INSTRUCTIONS TO FOLLOW:
Set out every line of the records below as one numbered list, omitting any blank lines.

PROVIDED MATERIAL:
+ + +
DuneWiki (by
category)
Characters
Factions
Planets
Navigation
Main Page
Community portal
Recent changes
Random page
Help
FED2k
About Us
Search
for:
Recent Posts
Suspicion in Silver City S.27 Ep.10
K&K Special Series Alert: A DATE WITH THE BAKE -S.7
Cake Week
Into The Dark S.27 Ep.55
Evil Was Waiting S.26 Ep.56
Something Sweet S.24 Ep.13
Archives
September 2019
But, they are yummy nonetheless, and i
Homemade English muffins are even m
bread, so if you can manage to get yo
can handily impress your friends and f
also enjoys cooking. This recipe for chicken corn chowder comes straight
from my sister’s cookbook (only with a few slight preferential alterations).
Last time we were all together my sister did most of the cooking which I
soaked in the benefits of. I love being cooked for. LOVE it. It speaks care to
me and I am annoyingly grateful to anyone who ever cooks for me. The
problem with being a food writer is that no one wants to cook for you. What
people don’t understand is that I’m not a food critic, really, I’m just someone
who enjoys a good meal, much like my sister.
+ + +
OUTPUT:
1. DuneWiki (by
2. category)
3. Characters
4. Factions
5. Planets
6. Navigation
7. Main Page
8. Community portal
9. Recent changes
10. Random page
11. Help
12. FED2k
13. About Us
14. Search
15. for:
16. Recent Posts
17. Suspicion in Silver City S.27 Ep.10
18. K&K Special Series Alert: A DATE WITH THE BAKE -S.7
19. Cake Week
20. Into The Dark S.27 Ep.55
21. Evil Was Waiting S.26 Ep.56
22. Something Sweet S.24 Ep.13
23. Archives
24. September 2019
25. But, they are yummy nonetheless, and i
26. Homemade English muffins are even m
27. bread, so if you can manage to get yo
28. can handily impress your friends and f
29. also enjoys cooking. This recipe for chicken corn chowder comes straight
30. from my sister’s cookbook (only with a few slight preferential alterations).
31. Last time we were all together my sister did most of the cooking which I
32. soaked in the benefits of. I love being cooked for. LOVE it. It speaks care to
33. me and I am annoyingly grateful to anyone who ever cooks for me. The
34. problem with being a food writer is that no one wants to cook for you. What
35. people don’t understand is that I’m not a food critic, really, I’m just someone
36. who enjoys a good meal, much like my sister.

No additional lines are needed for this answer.